**Document**
[Begin]
Two History Lessons in the Fourth Amendment

I’ve known the story of James Otis’ fight against Writs of Assistance and its role in the establishment of our Fourth Amendment. But I really liked this telling of the story in the BoGlo.

[T]he Fourth Amendment can be traced to a neighborhood that has long regarded outsiders with skepticism. It was in the North End that simmering public resentment against searches found a test case in 1766, when an imperious British official squared off against a proud homeowner who insisted that his modest dwelling was, indeed, his castle.

[snip]

Those with long memories remembered that the original Puritans had fled England at a time when royal officers searched their dwellings for Puritan Bibles and other signs of independent thinking. They knew the phrase “a man’s home is his castle,” linked to an English lawyer, Sir Edward Coke, who had inspired the first generation of New Englanders—and whose own home had been ransacked by English authorities near the end of his life.

The English, tightening the clamps on their vast empire, were stepping up their systems of enforcement in the 1750s and 1760s. The British were certain that they had the right to enter houses to enforce the law— how else could they run an empire? All known governments asserted this power, and much precedent supported it.

In a celebrated court case in 1761, an up-and-coming lawyer, James Otis, attacked the Writs of Assistance in a speech that soon became famous. In a small chamber inside the Old State House, he held his audience spellbound, speaking for hours as he drew on ancient English law to skewer the English. In insisting on “the freedom of one’s house,” he was inventing an argument as much as he was citing precedent—the Magna Carta, designed by 13th-century barons, was a long way from the problems of a Boston homeowner in 1761, and the law was vaguer on these points that Otis cared to admit. But as he hammered away at British arrogance, he expressed an idea about the importance of privacy with deep roots in New England’s rocky soil.

The story’s useful not just for the way the arguments attributed to the British at the time — all governments assert the power to enter homes at will, and how could you run an empire without that authority? — resonate with the arguments made about surveillance now.

But because of the stark contrast it offers with a different story of our founding, one told by John Yoo in an October 2001 OLC memo authorizing the government to use military force in times of emergency within the US. The whole memo is worth reading, but Yoo situated an undefinable authority to respond to exigencies in the Executive, pointing to things like the Shay’s Rebellion and this language from an Alexander Hamilton Federalist paper.

As they understood it, the Constitution amply provided the federal Government with the authority to respond to such exigencies. “There are certain emergencies of nations in which expedients that in the ordinary state of things ought to be forborne become essential to the public weal. And the government, from the possibility of such emergencies, ought ever to have the option of making use of them.” The Federalist No. 36, at 191 (Alexander Hamilton). Because “the circumstances which may affect the public safety are [not] reducible within certain determinate limits, .. . it must be admitted, as a necessary consequence that there can be no limitation of that authority which is to provide for the defense and protection of the community in any matter essential to its efficacy.” Id. No. 23, at 122 (Alexander Hamilton). As the nature and frequency of these emergencies could not be predicted, so too the Framers did not try to enumerate all of the powers necessary in response. Rather, they assumed that the national government would possess a broad authority to take action to meet any emergency. The federal Government is to possess “an indefinite power of providing for emergencies as they might arise.” Id. No. 34, at 175 (Alexander Hamilton). Events leading up to the Federal Convention, such as Shay’s Rebellion, clearly demonstrated the need for a central government that could use military force domestically.
[End]
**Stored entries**
[Begin]
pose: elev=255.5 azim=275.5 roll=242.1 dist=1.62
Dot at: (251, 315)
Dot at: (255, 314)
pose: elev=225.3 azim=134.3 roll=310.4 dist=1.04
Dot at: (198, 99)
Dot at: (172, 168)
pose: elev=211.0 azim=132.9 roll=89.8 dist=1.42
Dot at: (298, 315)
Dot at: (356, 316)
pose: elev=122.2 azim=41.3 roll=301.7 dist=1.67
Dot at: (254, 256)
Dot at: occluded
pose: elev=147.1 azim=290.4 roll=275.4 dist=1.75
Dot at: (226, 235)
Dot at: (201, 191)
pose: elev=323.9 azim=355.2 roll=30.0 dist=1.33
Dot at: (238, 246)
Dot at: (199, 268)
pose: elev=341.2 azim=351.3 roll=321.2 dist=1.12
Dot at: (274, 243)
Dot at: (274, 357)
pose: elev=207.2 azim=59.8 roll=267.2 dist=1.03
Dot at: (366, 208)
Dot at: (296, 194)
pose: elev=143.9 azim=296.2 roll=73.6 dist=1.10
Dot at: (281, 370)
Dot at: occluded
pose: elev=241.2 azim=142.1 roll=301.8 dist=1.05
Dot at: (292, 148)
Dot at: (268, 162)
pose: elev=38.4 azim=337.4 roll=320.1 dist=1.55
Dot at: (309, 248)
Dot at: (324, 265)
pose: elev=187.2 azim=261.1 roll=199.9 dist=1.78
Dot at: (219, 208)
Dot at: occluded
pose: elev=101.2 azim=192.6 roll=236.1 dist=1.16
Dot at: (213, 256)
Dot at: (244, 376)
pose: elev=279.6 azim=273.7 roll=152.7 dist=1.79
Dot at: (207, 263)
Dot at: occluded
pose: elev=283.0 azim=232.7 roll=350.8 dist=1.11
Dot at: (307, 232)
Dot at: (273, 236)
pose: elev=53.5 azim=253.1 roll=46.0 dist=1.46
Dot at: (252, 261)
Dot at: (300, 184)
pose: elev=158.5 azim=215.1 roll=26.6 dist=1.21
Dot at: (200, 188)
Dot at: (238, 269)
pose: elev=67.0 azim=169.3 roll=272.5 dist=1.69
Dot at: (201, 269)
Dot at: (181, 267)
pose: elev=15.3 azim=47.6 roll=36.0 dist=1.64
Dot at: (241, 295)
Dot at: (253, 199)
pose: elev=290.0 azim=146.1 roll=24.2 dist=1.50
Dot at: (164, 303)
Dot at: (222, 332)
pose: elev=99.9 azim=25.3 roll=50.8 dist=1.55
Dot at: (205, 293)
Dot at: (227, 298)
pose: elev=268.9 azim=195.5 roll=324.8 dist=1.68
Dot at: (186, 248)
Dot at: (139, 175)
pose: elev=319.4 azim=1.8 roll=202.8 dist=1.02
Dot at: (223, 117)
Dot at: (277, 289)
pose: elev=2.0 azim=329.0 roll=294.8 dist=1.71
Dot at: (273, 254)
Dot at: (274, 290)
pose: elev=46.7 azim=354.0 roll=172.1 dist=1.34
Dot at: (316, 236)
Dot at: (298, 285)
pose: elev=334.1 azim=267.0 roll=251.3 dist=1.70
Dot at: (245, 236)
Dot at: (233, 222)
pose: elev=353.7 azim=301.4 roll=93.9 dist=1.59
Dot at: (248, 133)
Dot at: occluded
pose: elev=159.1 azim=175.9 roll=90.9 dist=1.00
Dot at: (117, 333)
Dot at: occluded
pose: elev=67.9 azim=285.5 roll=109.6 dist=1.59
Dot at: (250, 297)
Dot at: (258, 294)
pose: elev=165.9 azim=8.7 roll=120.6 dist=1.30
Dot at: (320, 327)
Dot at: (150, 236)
[End]
**Written problem 1**
Condense the paragraph of the Fourth Amendment post that begins "In a celebrated court case in 1761" into a short bulleted list of its main facts.
**Written problem 2**
Please transcribe everything in the records from the line containing "pose: elev=283.0 azim=232.7" down to the last line of the records, with no changes.
The text and the records come from separate, unrelated sources.

**Right answer 1**
- In 1761, James Otis, a rising lawyer, attacked the Writs of Assistance in a speech that soon became famous.
- In a small chamber of the Old State House, he spoke for hours and used ancient English law against the English.
- His case for "the freedom of one's house" was as much invented as drawn from precedent. The Magna Carta was far removed from a 1761 Boston homeowner's problems, and the law was vaguer than he admitted.
- By attacking British arrogance, he expressed an idea of privacy that had deep roots in New England.

**Right answer 2**
pose: elev=283.0 azim=232.7 roll=350.8 dist=1.11
Dot at: (307, 232)
Dot at: (273, 236)
pose: elev=53.5 azim=253.1 roll=46.0 dist=1.46
Dot at: (252, 261)
Dot at: (300, 184)
pose: elev=158.5 azim=215.1 roll=26.6 dist=1.21
Dot at: (200, 188)
Dot at: (238, 269)
pose: elev=67.0 azim=169.3 roll=272.5 dist=1.69
Dot at: (201, 269)
Dot at: (181, 267)
pose: elev=15.3 azim=47.6 roll=36.0 dist=1.64
Dot at: (241, 295)
Dot at: (253, 199)
pose: elev=290.0 azim=146.1 roll=24.2 dist=1.50
Dot at: (164, 303)
Dot at: (222, 332)
pose: elev=99.9 azim=25.3 roll=50.8 dist=1.55
Dot at: (205, 293)
Dot at: (227, 298)
pose: elev=268.9 azim=195.5 roll=324.8 dist=1.68
Dot at: (186, 248)
Dot at: (139, 175)
pose: elev=319.4 azim=1.8 roll=202.8 dist=1.02
Dot at: (223, 117)
Dot at: (277, 289)
pose: elev=2.0 azim=329.0 roll=294.8 dist=1.71
Dot at: (273, 254)
Dot at: (274, 290)
pose: elev=46.7 azim=354.0 roll=172.1 dist=1.34
Dot at: (316, 236)
Dot at: (298, 285)
pose: elev=334.1 azim=267.0 roll=251.3 dist=1.70
Dot at: (245, 236)
Dot at: (233, 222)
pose: elev=353.7 azim=301.4 roll=93.9 dist=1.59
Dot at: (248, 133)
Dot at: occluded
pose: elev=159.1 azim=175.9 roll=90.9 dist=1.00
Dot at: (117, 333)
Dot at: occluded
pose: elev=67.9 azim=285.5 roll=109.6 dist=1.59
Dot at: (250, 297)
Dot at: (258, 294)
pose: elev=165.9 azim=8.7 roll=120.6 dist=1.30
Dot at: (320, 327)
Dot at: (150, 236)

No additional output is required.